In onze loof- en naaldbossen kun je soms grote oppervlaktes aantreffen die bedekt zijn met Adelaarsvaren, Pteridium aquilinum. Het is onze grootste varen, maar let op, wat je boven de grond ziet is steeds in feite maar één blad. Je ziet dus een heel groot aantal bladeren, die mogelijk tot één plant behoren. Ondergronds zit namelijk een grote vertakte wortelstok, waaruit iedere lente opnieuw grote aantallen jonge bladeren te voorschijn komen. Het zijn 3-4 maal geveerde bladeren. In de zomer vormen zich sporenhoopjes aan de bovenrand van die geveerde bladeren. In de herfst sterft alles boven de grond af en wordt de productie van de zomer als reserve opgelagen in de wortelstok.

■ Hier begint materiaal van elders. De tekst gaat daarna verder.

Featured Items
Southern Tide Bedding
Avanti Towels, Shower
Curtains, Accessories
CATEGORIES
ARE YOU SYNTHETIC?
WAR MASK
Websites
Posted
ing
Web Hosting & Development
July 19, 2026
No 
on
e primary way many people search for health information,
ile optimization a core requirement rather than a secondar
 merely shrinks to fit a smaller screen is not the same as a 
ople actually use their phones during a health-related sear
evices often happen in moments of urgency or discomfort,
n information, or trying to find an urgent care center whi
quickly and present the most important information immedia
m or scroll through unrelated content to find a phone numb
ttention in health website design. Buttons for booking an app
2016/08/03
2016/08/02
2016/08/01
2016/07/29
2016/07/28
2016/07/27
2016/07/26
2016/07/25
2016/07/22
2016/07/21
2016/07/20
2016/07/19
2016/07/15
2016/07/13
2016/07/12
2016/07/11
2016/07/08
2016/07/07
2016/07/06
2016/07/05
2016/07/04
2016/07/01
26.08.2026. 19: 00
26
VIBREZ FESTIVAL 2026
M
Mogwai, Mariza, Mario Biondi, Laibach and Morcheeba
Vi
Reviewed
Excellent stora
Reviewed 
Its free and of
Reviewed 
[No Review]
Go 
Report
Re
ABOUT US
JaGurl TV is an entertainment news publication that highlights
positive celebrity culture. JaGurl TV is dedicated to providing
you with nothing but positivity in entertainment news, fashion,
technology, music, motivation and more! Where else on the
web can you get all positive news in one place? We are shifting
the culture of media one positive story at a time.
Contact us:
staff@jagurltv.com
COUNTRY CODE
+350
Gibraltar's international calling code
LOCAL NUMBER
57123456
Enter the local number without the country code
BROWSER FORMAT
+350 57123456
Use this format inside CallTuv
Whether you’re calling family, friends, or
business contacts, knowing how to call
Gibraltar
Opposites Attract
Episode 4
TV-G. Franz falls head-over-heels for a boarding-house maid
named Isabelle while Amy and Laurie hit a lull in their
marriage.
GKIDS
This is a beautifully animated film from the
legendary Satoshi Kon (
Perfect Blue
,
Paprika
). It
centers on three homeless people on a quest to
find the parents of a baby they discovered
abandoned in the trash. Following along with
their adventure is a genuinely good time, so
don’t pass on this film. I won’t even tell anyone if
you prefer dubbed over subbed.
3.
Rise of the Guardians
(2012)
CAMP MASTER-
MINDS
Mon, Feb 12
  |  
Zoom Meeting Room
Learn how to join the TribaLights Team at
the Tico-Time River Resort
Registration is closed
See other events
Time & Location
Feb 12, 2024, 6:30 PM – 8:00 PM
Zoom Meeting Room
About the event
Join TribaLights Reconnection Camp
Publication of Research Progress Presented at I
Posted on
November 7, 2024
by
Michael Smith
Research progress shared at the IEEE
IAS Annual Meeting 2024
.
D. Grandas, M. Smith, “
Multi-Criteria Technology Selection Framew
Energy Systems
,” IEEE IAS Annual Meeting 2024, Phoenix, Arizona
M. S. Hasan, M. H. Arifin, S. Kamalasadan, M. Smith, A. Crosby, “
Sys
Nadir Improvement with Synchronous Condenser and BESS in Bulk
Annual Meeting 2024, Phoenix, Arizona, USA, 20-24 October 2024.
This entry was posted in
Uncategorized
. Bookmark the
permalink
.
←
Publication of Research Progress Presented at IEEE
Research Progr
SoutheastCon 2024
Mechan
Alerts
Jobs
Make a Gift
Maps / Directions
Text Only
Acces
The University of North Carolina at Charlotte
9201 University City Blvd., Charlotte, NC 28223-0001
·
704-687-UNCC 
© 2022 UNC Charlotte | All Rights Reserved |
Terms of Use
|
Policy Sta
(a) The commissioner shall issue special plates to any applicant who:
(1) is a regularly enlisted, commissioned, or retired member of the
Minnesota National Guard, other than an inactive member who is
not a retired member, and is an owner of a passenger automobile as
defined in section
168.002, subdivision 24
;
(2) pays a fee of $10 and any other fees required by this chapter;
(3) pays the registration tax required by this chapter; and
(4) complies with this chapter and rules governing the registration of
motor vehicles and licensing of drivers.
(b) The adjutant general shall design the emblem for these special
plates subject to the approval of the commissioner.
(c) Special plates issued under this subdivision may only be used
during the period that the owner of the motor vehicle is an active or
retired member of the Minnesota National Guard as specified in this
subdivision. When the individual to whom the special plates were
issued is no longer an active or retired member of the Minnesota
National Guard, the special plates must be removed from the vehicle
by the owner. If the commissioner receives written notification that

Een van de twee grootste varens die we in Nederland kennen is Adelaarsvaren, Pteridium aquilinum (L.) Kuhn, een soort uit de Adelaarsvarenfamilie of Dennstaedtiaceae. Het is zeker de meest vertakte soort en een soort die grote gebieden in beslag kan nemen. Vooral onder lichte schaduw omstandigheden kan een echte jungle ontstaan met planten van soms wel 3 m hoog, de normale hoogte van de plant ligt tussen de 0.8 en 2.5 m. Deze varen heeft een diep ondergronds kruipende wortelstok, deze is vertakt, zodat een groot aantal boven de grond uitstekende bladveren als één plant moeten worden gezien. Misschien wel door de diepe wortelstokken, en het onderlinge contact kan de plant opmerkelijk goed groeien op relatief droge standplaatsen. De typische standplaatsen zijn loof- en naaldbossen, heide, ruige heuvelbegroeiingen (graften), wegranden en bosranden. De bodem is daarbij droog, zuur en licht humeus. Adelaarsvaren is vrijwel overal in Nederland te vinden, vooral in de pleistocene gebieden, minder in de kuststreken en veengebieden. De plant kan een vrij agressief groeigedrag vertonen.

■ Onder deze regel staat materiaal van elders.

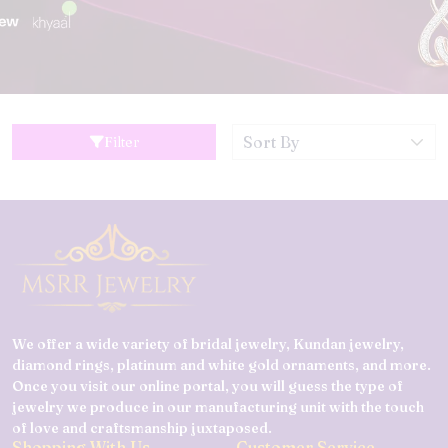
Filter
We offer a wide variety of bridal jewelry, Kundan jewelry,
diamond rings, platinum and white gold ornaments, and more.
Once you visit our online portal, you will guess the type of
jewelry we produce in our manufacturing unit with the touch
of love and craftsmanship juxtaposed.
Shopping With Us
Customer Service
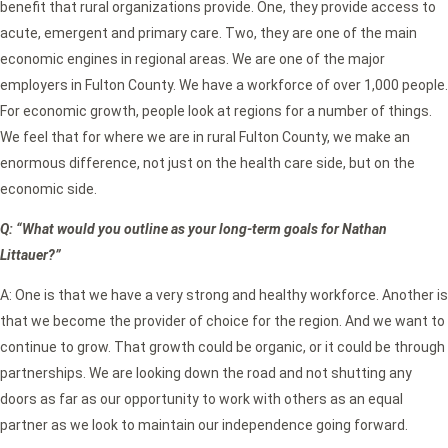
benefit that rural organizations provide. One, they provide access to
acute, emergent and primary care. Two, they are one of the main
economic engines in regional areas. We are one of the major
employers in Fulton County. We have a workforce of over 1,000 people.
For economic growth, people look at regions for a number of things.
We feel that for where we are in rural Fulton County, we make an
enormous difference, not just on the health care side, but on the
economic side.
Q: “What would you outline as your long-term goals for Nathan
Littauer?”
A: One is that we have a very strong and healthy workforce. Another is
that we become the provider of choice for the region. And we want to
continue to grow. That growth could be organic, or it could be through
partnerships. We are looking down the road and not shutting any
doors as far as our opportunity to work with others as an equal
partner as we look to maintain our independence going forward.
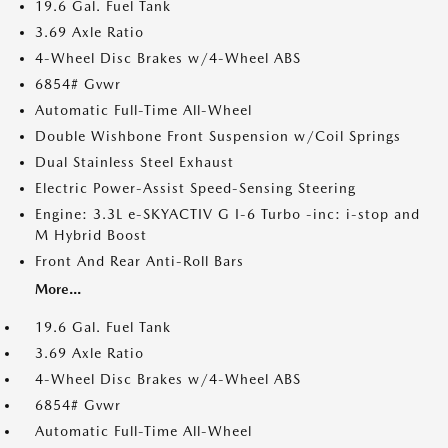
19.6 Gal. Fuel Tank
3.69 Axle Ratio
4-Wheel Disc Brakes w/4-Wheel ABS
6854# Gvwr
Automatic Full-Time All-Wheel
Double Wishbone Front Suspension w/Coil Springs
Dual Stainless Steel Exhaust
Electric Power-Assist Speed-Sensing Steering
Engine: 3.3L e-SKYACTIV G I-6 Turbo -inc: i-stop and
M Hybrid Boost
Front And Rear Anti-Roll Bars
More...
19.6 Gal. Fuel Tank
3.69 Axle Ratio
4-Wheel Disc Brakes w/4-Wheel ABS
6854# Gvwr
Automatic Full-Time All-Wheel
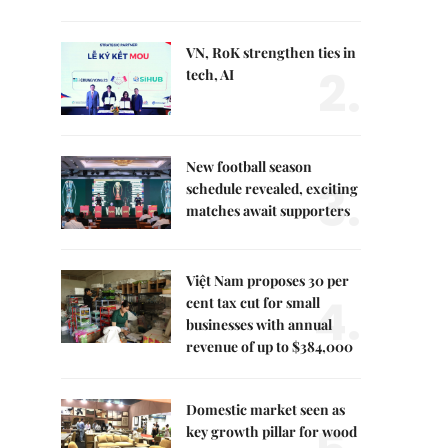
VN, RoK strengthen ties in
2.
tech, AI
New football season
3.
schedule revealed, exciting
matches await supporters
Việt Nam proposes 30 per
4.
cent tax cut for small
businesses with annual
revenue of up to $384,000
Domestic market seen as
key growth pillar for wood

In het voorjaar verschijnen jonge scheuten en bladeren als de krul van een viool boven de grond, deze zijn dan dicht bedekt met witte haren. Het blad is, van onder naar boven, afnemend tot 4 x veerdelig of geveerd, en is daarmee ons meest vertakte varenblad. De afzonderlijke bladsegmenten zijn smal, langwerpig en hebben een gave rand. De bladveren zijn rechtopstaand en mat, bijna grijsgroen van kleur, aan de top lang in opgerolde toestand. De bladsteel is relatief lang. De zijassen (vertakkingen van de 2de orde) kunnen onderaan wel 0.7 m breed zijn en staan ongeveer horizontaal. Op de plaats waar de zijassen aan de hoofdas staan ingeplant kunnen we nectariën vinden (we noemen deze wel extra-florale nectariën). Door hiermee mieren aan te trekken zou de plant ongenietbaar worden voor grote grazers. Adelaarsvaren bevat echter al vrij giftige stoffen!
Bij voorzichtig uittrekken van de bladsteel uit de grond blijkt het onderste wat taps toelopende deel, dat afbreekt van de wortelstok, zeer donkerbruin tot zwart van kleur. Wanneer van dit deel een dwarse en wat schuin verlopende doorsnede wordt gemaakt komt een eigenaardig gevormde set vaatbundels in beeld. Deze lijken wel wat op een gestileerde heraldische figuur (zoals op middeleeuwse wapenschilden). Sommigen zien hierin een tweekoppige adelaar, wat de naam van deze varen zou verklaren.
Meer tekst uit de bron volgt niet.